The concept behind this is reference stability, and if you need a collection that has stable references, you must introduce a level of indirection, that is, instead of a vector<T>, you use a vector<unique_ptr<T>> and then you can take references as follows:
std::dequeue is as good as useless. The defaults for "batch size" in different compilers are at extreme opposites of the tradeoff spectrum. So unless you really don't care about performance, memory or portability, it's not a datastructure you can rely on.
From memory:
In MSVC, dequeue will allocate memory for every single element if your elements are > 8 bytes. This will never be changed, due to ABI compatibility.
Clang and gcc have batching sizes of 1K and 4K (i.e. you throw out a whole page of memory even if your dequeue contains only 1 element).
I had a vague feeling that std::deque is a "heavy" thing which you shouldn't have a million of, but iterating through a couple big ones is pretty fast. 1–4K batches wouldn't hurt my feelings. Looked up GCC, it's actually slightly less heavy at 512 bytes per node[1]. But the MSVC part — that caught me completely off guard.
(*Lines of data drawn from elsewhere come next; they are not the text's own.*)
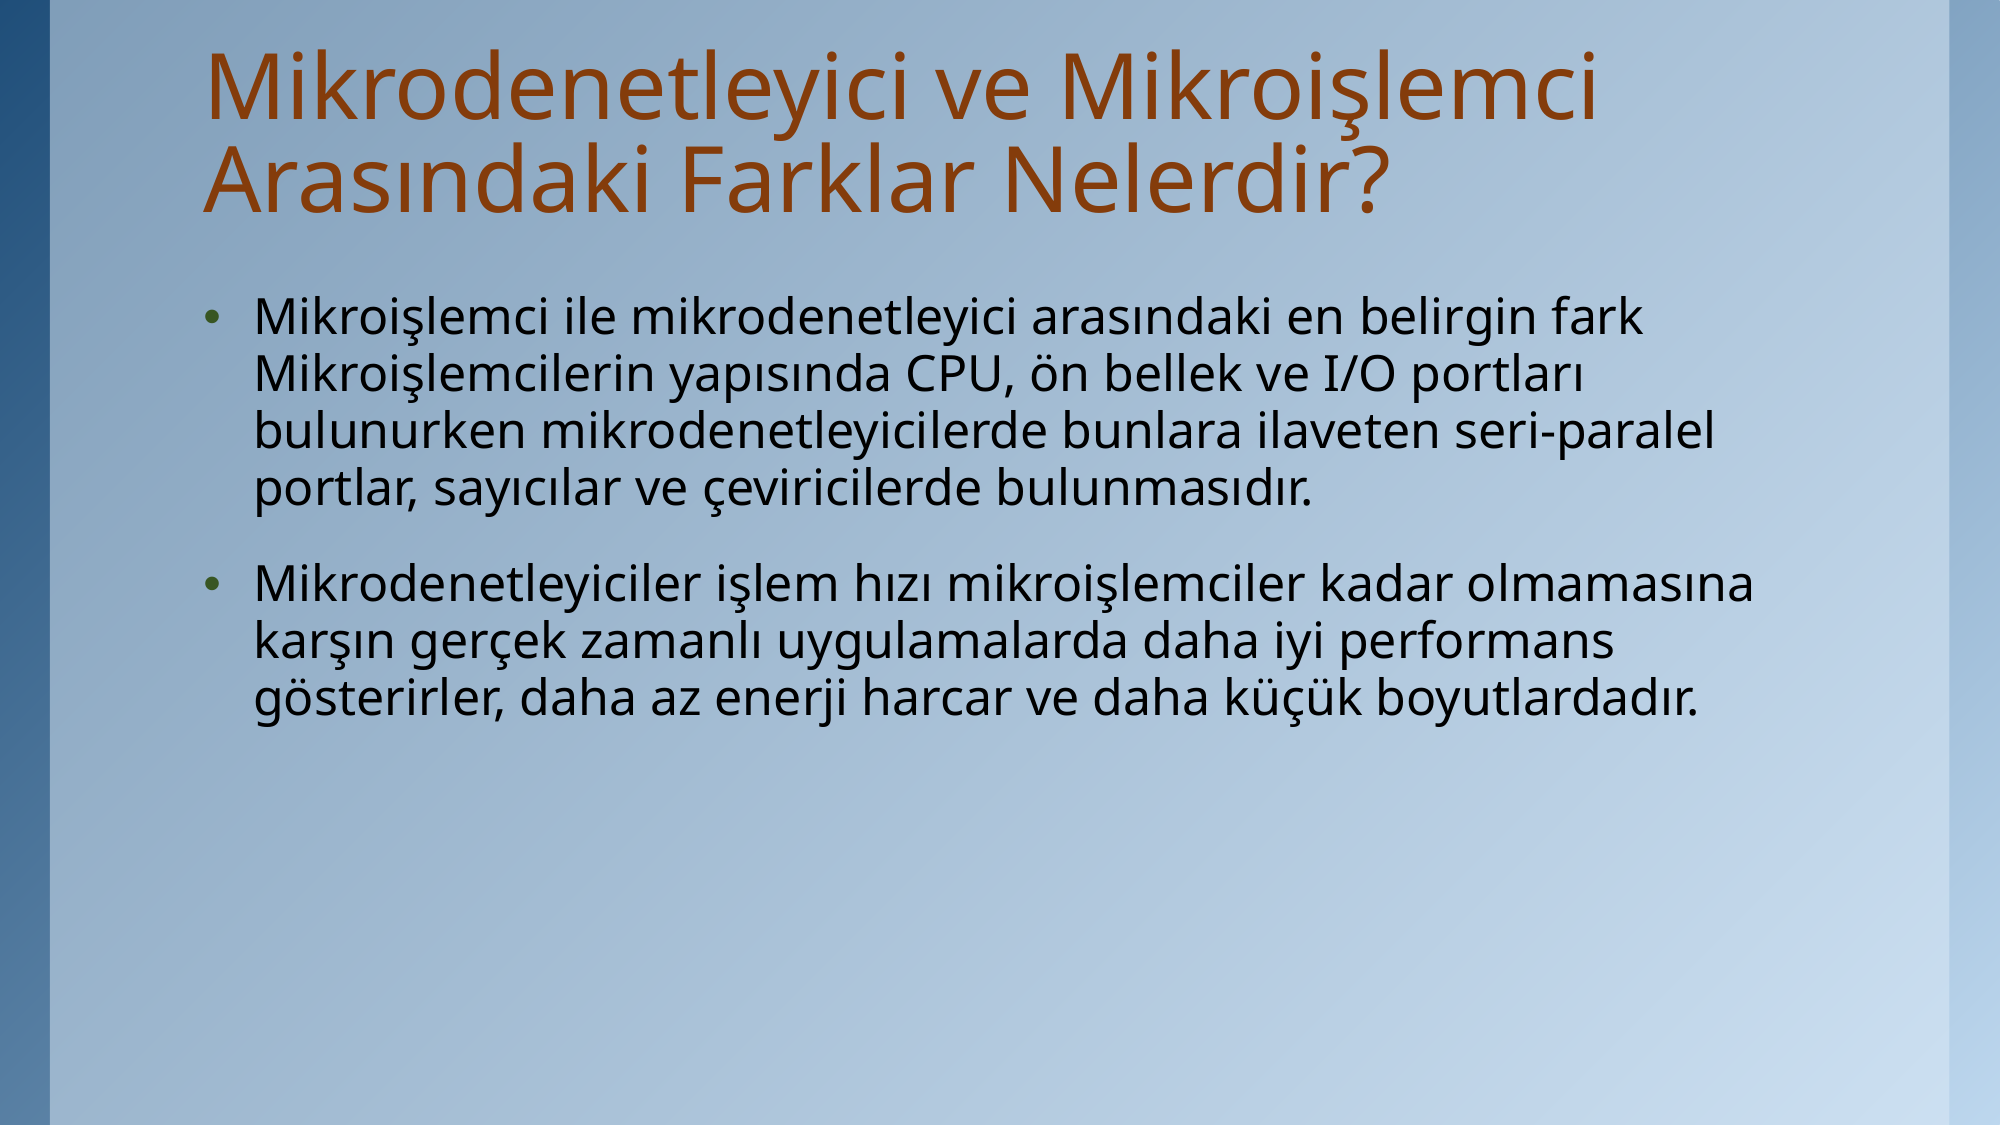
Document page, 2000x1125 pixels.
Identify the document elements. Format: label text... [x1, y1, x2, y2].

list Mikroişlemci ile mikrodenetleyici arasındaki en belirgin fark Mikroişlemcilerin yapısında CPU, ön bellek ve I/O portları bulunurken mikrodenetleyicilerde bunlara ilaveten seri-paralel portlar, sayıcılar ve çeviricilerde bulunmasıdır. Mikrodenetleyiciler işlem hızı mikroişlemciler kadar olmamasına karşın gerçek zamanlı uygulamalarda daha iyi performans gösterirler, daha az enerji harcar ve daha küçük boyutlardadır. [183, 279, 1850, 1013]
title Mikrodenetleyici ve Mikroişlemci Arasındaki Farklar Nelerdir? [183, 12, 1850, 242]
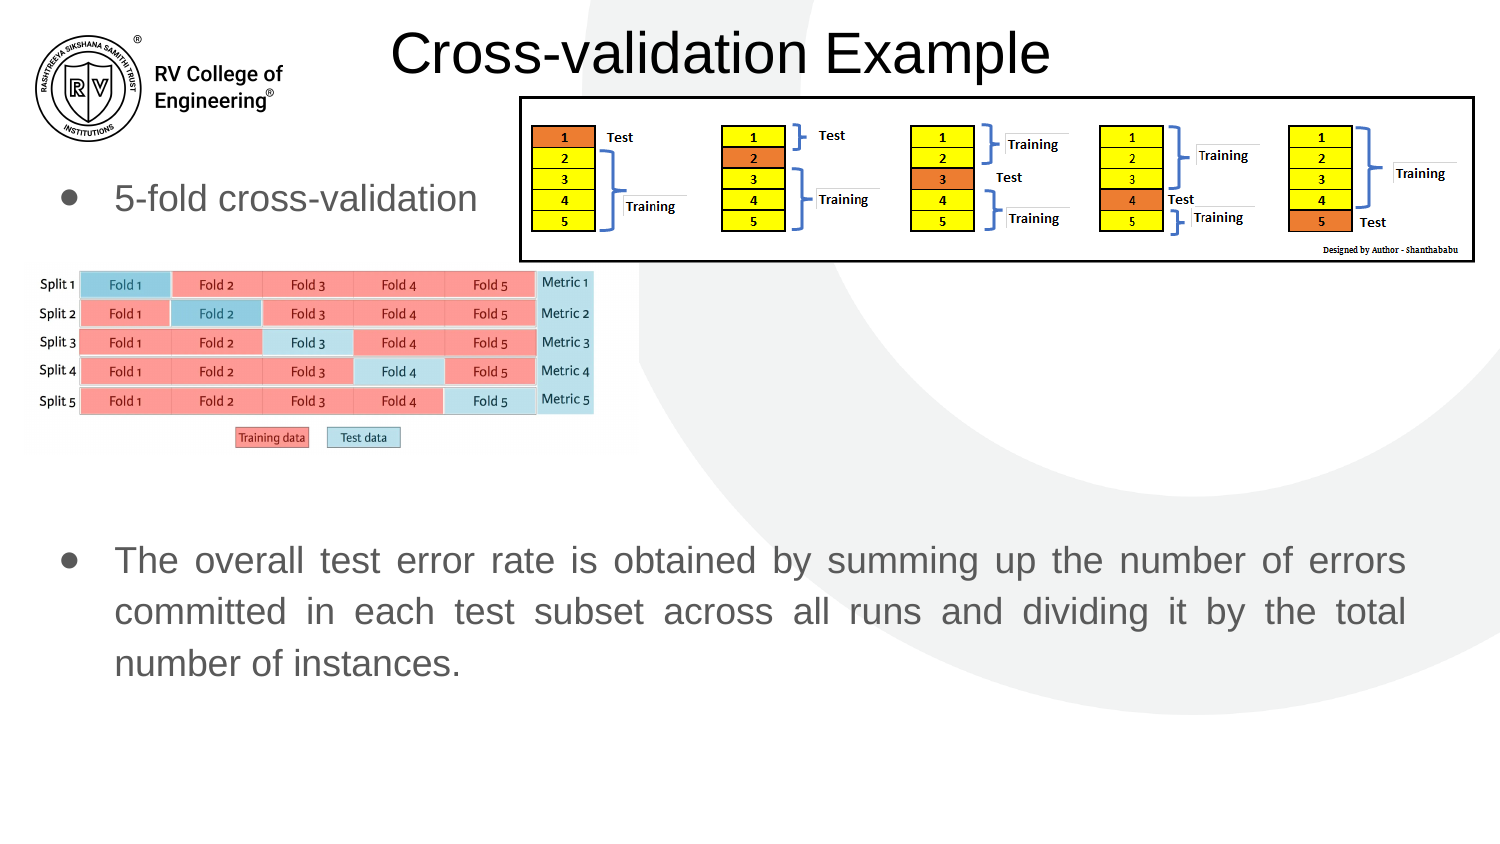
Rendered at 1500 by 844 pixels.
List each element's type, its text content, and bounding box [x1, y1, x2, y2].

In general it's better to use the same standard library everywhere - discrepancies like that occur for almost every type so if you care about having the same performance on every platform... Either use libc++ or boost
I would generally suggest avoiding reference stability here (extra heap allocations) and going with the offset-based approach mentioned in the other responses.
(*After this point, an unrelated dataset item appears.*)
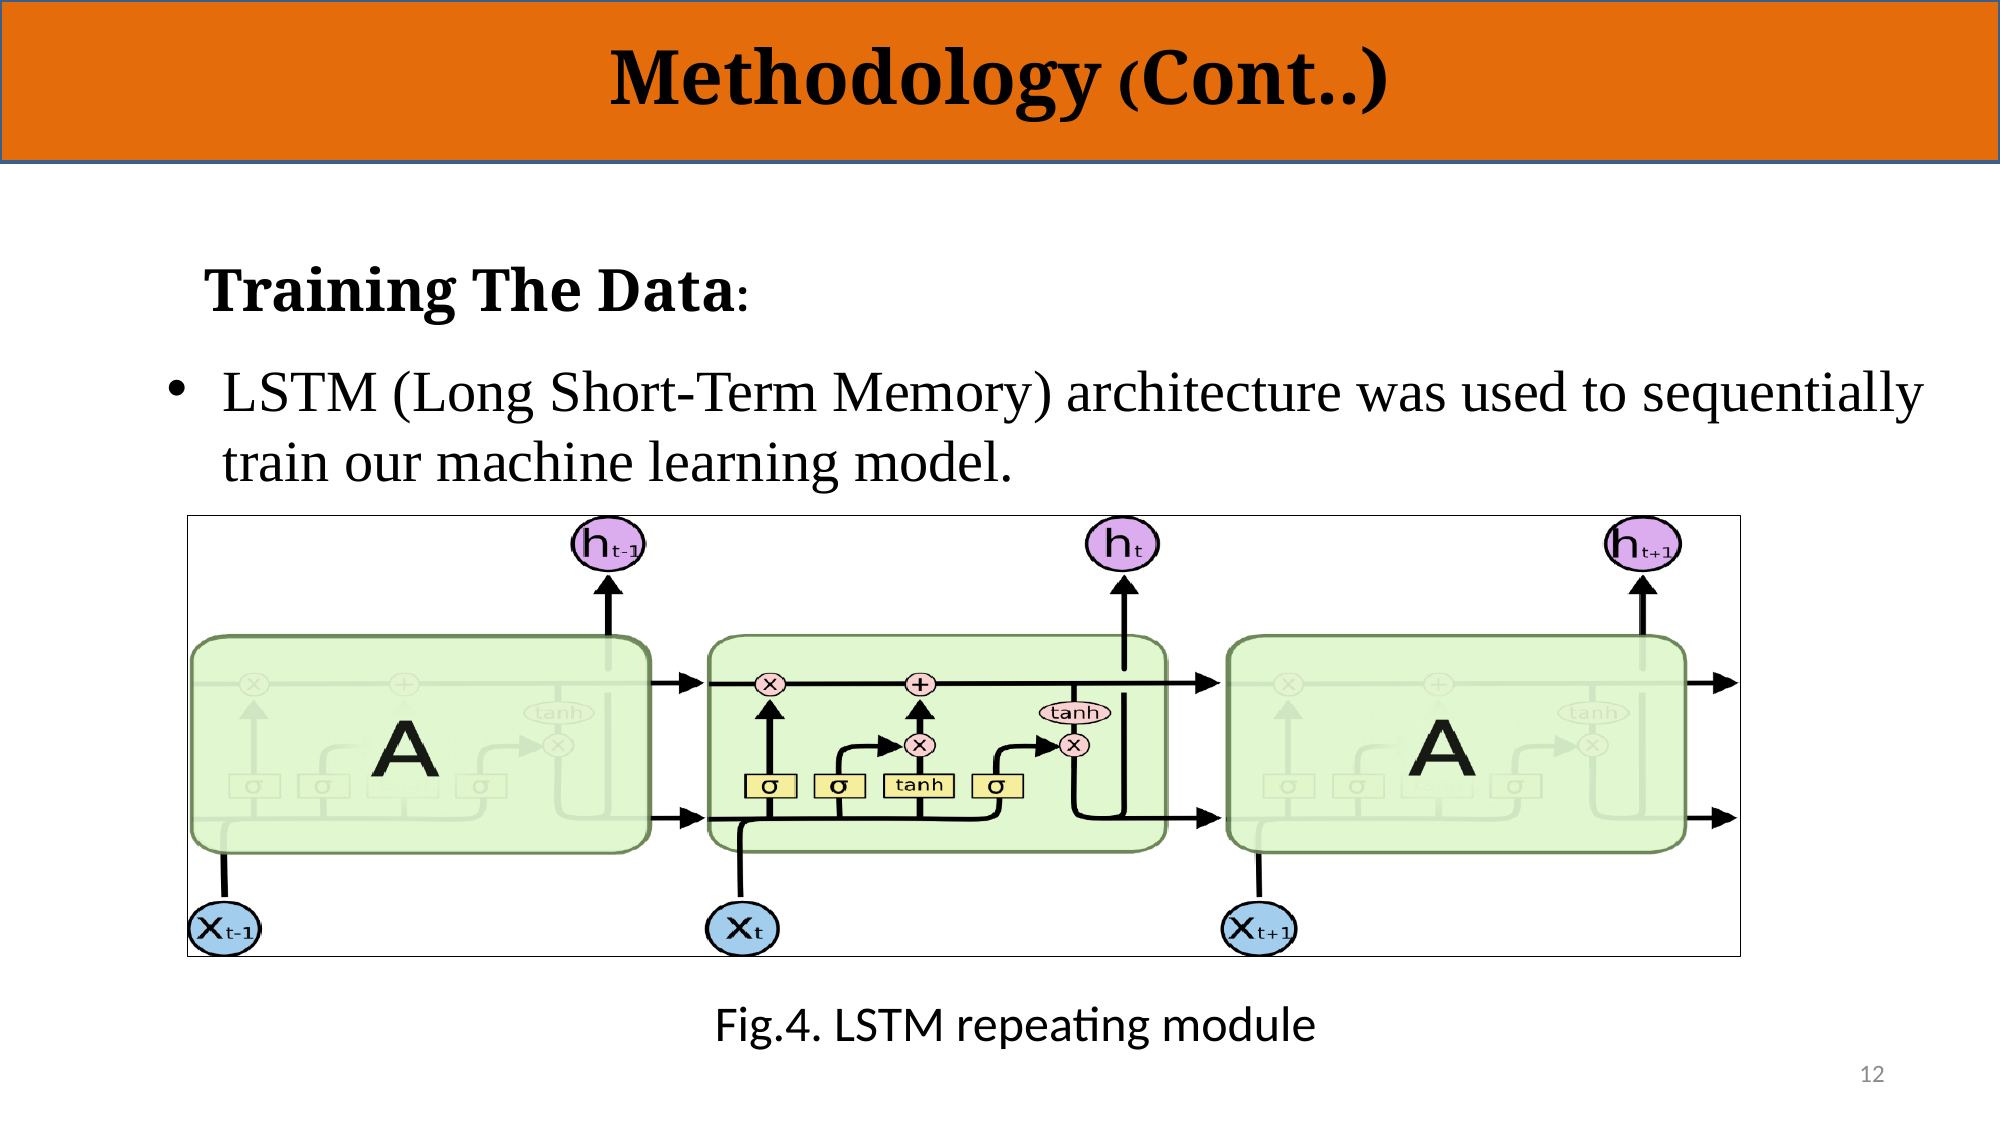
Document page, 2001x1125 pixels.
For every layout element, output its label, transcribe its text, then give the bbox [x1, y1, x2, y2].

I would generally suggest going for correctness over performance and the solution I provided is correct in the general case. Using an offset is only correct in the special case where objects will not be inserted or removed at an index less than the offset, otherwise you will end up with bugs as the offset becomes invalid upon such operations.
Furthermore, depending on the size of T, the performance penalty of the extra heap allocations is amortized over the cost of resizing the vector. That is vector reallocation is significantly faster for a unique_ptr<T> than it is for T when T is large and almost all memory allocators are tuned to allocate objects close together in space when they are allocated close together in time, so you don't lose the cache locality or need to worry about memory fragmentation.
In addition to other answers, sometimes you do know the final/max length of the vector when you construct it. In that case reserve() can reserve the necessary space, and as long as you stay under the limit all the addresses will remain valid.
(Though it's still pretty brittle, so you may want to add a ton of comments to warn yourself in the future...)